#### THE INPUT

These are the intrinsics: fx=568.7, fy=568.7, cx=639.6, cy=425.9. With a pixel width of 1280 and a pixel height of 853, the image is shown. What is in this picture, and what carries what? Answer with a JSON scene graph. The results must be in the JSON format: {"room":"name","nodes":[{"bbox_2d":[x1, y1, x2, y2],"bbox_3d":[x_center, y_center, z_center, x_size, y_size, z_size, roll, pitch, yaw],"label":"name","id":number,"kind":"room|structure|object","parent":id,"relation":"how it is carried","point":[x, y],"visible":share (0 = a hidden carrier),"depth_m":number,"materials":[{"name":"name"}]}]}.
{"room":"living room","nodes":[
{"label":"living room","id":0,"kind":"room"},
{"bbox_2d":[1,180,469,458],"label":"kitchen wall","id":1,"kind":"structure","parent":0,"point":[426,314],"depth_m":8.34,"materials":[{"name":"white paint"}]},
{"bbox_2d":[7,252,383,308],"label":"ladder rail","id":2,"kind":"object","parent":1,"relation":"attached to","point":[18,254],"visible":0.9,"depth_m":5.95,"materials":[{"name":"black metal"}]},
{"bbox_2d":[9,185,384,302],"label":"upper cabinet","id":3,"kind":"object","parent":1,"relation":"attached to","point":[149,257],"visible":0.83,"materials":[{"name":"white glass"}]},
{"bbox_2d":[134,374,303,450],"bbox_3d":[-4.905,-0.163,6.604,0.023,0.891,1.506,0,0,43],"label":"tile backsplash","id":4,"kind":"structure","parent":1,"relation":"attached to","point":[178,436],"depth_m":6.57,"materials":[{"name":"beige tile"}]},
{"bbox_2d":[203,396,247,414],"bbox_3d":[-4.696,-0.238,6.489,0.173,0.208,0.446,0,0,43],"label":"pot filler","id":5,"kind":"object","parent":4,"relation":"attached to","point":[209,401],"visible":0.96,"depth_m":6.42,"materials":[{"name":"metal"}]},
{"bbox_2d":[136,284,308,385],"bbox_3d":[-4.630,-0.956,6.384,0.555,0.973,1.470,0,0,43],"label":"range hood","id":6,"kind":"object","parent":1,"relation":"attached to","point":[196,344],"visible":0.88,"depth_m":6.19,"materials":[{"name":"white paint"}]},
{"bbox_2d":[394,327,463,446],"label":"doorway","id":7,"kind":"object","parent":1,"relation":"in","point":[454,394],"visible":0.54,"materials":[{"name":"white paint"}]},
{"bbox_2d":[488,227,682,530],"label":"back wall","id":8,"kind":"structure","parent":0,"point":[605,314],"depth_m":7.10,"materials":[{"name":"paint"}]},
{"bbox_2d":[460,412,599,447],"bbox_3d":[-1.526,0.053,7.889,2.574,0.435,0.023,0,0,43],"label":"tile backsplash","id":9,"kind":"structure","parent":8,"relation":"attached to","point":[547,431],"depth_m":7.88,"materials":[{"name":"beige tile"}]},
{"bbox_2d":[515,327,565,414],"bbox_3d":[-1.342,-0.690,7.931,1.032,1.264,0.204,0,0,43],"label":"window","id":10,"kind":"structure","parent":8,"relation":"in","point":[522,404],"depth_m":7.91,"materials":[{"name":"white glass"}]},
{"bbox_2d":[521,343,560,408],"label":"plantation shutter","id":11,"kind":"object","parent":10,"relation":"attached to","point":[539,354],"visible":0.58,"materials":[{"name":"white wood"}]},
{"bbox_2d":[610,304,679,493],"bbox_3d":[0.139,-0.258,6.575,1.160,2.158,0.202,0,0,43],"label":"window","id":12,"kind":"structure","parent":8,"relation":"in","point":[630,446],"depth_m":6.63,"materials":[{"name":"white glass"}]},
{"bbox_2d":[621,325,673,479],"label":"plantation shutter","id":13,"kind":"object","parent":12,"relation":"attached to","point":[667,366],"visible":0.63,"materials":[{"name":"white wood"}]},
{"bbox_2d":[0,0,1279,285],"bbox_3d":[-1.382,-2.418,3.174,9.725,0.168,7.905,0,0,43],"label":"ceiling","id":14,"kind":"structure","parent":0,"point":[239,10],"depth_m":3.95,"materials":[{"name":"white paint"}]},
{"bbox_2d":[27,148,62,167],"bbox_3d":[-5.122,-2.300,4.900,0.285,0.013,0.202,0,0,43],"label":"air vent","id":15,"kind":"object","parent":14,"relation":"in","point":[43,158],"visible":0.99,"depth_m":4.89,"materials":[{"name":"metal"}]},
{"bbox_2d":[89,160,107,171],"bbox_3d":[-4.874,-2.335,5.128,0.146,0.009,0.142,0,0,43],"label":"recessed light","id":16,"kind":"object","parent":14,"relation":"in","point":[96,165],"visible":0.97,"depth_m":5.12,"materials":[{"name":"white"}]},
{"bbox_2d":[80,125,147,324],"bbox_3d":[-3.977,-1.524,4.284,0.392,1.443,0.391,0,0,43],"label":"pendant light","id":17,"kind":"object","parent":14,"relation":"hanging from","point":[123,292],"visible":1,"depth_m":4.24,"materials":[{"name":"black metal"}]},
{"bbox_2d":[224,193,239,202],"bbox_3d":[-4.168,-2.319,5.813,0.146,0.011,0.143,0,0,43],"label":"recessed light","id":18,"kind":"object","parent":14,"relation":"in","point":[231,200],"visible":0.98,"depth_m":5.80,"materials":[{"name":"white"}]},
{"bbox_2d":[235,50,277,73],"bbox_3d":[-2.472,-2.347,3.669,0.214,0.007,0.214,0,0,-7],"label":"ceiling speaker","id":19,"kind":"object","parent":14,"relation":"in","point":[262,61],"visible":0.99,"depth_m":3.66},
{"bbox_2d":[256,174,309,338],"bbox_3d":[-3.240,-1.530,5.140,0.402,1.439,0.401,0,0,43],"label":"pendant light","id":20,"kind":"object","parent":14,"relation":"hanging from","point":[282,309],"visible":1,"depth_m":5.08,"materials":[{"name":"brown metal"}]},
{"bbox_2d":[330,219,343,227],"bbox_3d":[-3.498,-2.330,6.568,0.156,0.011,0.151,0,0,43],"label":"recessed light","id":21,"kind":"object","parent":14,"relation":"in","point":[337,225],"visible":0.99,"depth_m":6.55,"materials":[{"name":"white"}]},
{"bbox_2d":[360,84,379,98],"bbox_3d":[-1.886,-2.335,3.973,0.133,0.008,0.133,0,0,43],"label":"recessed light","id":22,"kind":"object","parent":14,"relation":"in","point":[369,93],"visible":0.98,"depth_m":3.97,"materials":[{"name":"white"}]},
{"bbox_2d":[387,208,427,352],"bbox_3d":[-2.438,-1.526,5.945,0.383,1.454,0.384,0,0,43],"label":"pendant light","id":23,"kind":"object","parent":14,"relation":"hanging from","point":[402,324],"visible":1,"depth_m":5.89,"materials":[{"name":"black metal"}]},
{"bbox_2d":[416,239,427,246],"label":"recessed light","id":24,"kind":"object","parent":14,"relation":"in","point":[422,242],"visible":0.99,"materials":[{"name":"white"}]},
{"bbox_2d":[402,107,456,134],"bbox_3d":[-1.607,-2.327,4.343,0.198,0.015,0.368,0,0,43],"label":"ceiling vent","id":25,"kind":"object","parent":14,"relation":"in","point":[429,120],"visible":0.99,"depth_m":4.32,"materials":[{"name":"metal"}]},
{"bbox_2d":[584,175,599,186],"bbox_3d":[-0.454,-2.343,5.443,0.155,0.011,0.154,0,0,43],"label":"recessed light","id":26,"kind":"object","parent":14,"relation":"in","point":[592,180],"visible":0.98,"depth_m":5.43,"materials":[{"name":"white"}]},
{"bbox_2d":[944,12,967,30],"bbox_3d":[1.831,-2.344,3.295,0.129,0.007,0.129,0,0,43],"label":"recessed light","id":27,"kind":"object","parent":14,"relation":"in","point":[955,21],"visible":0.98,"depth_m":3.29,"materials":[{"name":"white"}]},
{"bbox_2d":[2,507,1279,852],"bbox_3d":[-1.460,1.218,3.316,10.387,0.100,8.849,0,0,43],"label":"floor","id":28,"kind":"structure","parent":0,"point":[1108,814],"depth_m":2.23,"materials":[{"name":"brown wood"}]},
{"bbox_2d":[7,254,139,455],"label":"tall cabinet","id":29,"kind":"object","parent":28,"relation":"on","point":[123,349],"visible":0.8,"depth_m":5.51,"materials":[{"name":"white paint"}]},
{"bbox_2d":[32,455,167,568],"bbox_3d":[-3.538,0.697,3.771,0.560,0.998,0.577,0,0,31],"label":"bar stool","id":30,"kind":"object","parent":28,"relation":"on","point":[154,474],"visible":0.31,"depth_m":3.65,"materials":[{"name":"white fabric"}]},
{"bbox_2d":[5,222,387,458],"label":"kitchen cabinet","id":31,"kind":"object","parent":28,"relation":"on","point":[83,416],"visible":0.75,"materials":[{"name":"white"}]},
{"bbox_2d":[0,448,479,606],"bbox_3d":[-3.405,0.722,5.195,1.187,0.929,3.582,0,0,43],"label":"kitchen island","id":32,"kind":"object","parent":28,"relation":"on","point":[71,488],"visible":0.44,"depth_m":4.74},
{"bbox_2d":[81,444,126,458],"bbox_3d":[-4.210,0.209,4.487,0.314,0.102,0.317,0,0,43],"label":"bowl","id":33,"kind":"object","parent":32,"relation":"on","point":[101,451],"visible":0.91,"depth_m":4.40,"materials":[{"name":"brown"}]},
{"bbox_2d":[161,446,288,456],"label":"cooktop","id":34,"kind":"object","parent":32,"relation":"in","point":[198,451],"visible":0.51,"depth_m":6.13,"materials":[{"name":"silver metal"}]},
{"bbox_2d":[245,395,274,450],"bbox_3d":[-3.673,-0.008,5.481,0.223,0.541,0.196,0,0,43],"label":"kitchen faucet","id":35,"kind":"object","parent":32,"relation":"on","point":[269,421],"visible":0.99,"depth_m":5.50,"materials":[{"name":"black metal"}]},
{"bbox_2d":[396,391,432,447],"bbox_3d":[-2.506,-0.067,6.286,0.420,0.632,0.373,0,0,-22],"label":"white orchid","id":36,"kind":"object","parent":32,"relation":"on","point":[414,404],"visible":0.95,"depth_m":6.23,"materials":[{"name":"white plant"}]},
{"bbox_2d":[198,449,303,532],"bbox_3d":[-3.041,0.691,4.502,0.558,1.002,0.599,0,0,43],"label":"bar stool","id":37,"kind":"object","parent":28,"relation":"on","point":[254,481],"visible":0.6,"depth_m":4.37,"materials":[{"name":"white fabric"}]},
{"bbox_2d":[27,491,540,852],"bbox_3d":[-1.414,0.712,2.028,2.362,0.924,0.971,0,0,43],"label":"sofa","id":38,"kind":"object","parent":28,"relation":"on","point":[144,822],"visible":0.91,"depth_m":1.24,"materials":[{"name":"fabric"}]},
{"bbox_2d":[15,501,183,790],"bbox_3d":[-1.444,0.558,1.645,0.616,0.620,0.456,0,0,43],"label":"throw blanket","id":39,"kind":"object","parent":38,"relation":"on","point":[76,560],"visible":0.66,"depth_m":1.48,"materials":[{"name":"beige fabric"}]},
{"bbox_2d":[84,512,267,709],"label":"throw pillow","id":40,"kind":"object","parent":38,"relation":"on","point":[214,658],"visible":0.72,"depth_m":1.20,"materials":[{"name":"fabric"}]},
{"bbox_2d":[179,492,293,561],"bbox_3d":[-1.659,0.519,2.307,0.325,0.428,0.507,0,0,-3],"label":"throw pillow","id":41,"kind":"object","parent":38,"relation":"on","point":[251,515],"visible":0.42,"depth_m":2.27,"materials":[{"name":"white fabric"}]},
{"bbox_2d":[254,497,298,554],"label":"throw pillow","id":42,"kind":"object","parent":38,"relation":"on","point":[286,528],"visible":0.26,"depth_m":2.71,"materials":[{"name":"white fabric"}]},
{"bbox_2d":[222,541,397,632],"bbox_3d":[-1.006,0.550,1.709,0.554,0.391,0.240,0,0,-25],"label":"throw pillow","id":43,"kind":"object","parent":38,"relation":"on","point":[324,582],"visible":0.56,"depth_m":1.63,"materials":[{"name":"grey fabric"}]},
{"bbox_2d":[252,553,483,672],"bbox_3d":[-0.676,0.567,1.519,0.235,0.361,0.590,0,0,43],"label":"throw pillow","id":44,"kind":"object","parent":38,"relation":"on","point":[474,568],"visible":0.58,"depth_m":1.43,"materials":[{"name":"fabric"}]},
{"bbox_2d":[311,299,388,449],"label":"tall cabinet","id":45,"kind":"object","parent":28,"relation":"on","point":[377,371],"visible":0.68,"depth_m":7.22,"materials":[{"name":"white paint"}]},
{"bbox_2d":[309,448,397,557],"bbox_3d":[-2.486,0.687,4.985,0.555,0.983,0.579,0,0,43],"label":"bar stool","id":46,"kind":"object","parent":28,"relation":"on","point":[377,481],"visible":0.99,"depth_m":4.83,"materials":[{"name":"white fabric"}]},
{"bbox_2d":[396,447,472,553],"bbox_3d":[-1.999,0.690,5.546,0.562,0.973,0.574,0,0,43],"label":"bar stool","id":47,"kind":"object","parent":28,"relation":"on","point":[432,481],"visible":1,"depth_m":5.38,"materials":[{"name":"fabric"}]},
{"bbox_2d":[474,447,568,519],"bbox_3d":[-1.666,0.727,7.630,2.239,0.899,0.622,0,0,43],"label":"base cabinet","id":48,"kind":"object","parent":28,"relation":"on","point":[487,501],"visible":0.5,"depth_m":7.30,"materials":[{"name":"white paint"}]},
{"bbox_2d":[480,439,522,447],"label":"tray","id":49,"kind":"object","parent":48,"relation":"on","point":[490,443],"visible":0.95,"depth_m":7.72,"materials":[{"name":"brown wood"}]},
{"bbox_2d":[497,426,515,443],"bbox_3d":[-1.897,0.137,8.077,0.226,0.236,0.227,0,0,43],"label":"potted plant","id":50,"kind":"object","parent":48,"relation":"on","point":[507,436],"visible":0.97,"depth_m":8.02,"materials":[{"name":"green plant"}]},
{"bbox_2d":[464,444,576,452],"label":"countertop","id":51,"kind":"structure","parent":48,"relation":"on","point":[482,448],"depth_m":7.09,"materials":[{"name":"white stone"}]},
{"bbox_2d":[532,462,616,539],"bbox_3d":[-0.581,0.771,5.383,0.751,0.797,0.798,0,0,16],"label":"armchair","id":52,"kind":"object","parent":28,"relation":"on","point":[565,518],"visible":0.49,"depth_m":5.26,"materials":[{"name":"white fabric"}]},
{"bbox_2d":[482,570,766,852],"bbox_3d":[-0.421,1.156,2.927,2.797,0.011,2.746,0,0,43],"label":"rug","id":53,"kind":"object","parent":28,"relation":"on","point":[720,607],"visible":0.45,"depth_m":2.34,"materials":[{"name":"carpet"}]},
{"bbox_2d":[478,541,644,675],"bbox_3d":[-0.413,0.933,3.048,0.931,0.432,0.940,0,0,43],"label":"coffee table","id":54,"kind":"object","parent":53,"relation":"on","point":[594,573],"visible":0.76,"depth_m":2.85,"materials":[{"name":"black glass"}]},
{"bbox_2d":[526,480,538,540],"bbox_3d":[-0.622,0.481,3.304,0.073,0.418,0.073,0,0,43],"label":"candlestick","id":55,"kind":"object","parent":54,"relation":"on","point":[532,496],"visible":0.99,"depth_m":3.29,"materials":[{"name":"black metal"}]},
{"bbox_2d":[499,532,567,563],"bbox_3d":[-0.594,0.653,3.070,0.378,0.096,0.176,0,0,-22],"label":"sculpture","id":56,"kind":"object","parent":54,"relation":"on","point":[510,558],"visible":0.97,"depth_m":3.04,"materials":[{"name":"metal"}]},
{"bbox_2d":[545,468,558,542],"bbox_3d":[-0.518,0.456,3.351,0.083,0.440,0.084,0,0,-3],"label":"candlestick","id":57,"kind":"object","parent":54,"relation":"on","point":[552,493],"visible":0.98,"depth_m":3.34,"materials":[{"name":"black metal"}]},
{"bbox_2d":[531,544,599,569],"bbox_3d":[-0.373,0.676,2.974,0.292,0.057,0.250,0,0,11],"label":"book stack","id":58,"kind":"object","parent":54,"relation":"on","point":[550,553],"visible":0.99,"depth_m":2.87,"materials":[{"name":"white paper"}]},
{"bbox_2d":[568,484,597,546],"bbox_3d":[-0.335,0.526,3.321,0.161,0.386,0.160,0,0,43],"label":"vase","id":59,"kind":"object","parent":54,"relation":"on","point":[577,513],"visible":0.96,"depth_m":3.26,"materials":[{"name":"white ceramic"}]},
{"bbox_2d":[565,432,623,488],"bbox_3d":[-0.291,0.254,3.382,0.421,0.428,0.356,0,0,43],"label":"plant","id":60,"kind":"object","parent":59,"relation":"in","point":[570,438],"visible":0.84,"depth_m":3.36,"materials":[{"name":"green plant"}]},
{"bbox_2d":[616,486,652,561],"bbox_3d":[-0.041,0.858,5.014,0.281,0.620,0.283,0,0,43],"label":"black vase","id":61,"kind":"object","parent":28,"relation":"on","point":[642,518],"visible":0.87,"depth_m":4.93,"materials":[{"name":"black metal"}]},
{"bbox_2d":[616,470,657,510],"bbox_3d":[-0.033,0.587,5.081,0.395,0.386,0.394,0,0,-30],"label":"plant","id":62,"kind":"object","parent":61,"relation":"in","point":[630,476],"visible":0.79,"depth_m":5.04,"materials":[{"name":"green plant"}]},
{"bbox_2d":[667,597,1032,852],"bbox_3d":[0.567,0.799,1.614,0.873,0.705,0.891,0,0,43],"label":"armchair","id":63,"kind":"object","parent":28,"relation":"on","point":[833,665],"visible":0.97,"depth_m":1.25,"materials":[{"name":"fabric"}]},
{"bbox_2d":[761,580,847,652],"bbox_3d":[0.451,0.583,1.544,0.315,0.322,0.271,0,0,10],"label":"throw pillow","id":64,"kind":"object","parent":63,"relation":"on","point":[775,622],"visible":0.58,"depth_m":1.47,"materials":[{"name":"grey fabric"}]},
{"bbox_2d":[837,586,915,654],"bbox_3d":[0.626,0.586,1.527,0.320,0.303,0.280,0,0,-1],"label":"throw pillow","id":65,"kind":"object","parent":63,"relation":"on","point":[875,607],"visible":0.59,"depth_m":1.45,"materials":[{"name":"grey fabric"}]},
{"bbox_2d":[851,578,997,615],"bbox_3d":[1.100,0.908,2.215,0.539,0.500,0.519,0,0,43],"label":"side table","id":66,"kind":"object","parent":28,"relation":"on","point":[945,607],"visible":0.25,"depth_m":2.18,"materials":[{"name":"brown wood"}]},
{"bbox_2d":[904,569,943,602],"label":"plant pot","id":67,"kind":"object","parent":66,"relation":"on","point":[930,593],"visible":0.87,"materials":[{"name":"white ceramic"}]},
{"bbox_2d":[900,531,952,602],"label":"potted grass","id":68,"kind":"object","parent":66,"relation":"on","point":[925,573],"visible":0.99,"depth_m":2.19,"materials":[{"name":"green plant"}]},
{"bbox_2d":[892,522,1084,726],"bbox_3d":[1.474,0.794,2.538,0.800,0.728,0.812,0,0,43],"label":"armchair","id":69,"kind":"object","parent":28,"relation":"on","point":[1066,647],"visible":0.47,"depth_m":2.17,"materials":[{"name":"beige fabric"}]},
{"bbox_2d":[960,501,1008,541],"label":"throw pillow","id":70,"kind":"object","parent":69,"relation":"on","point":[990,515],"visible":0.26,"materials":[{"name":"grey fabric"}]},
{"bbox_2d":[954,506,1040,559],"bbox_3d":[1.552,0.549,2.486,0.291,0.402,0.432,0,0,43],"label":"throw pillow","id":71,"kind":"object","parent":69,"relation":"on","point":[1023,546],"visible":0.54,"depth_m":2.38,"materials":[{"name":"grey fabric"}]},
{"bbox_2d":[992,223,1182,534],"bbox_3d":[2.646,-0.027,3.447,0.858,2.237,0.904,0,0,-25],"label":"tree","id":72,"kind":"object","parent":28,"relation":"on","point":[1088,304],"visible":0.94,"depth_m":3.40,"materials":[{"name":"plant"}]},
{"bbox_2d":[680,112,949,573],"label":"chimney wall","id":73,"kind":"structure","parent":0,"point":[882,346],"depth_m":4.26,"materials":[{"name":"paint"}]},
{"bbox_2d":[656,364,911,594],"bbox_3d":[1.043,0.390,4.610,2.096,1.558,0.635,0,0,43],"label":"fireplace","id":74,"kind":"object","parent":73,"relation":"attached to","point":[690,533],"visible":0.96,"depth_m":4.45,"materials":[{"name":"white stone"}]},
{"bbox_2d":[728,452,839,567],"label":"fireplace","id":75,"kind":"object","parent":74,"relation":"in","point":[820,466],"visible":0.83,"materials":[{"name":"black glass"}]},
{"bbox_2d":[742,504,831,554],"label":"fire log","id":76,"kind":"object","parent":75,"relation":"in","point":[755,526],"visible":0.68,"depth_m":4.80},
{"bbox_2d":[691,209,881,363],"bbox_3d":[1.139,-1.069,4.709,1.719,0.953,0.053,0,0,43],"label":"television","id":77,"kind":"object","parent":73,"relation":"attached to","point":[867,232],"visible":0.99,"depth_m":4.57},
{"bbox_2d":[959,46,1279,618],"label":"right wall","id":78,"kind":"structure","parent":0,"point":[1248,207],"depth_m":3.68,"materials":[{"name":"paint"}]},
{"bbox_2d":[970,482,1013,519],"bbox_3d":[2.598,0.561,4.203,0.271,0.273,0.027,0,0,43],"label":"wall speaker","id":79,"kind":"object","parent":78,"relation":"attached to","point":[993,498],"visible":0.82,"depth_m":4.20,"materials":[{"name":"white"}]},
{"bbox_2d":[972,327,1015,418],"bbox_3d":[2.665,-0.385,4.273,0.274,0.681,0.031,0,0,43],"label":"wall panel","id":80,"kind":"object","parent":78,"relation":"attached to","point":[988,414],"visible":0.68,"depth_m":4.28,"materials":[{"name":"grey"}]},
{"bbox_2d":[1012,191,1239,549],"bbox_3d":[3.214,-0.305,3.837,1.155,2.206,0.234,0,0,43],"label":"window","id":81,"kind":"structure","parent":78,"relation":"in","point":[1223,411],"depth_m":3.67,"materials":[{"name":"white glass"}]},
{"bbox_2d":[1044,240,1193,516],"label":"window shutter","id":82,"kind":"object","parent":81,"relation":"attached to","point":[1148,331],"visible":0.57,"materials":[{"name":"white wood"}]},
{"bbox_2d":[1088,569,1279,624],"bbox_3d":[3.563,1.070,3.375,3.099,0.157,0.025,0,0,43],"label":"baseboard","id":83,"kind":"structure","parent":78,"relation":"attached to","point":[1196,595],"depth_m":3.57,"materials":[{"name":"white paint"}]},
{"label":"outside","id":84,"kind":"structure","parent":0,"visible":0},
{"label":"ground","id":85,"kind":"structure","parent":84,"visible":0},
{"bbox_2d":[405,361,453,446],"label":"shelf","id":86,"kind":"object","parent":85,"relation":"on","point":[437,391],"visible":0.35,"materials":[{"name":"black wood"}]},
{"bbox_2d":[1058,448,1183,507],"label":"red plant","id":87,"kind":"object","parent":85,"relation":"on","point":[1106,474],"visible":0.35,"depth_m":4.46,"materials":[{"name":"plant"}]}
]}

########

▸ **PROMPT**
Lines containing the string "nodes": report how many there are in the material above, and nothing more.

▸ **ANSWER TO THE EXERCISE**
2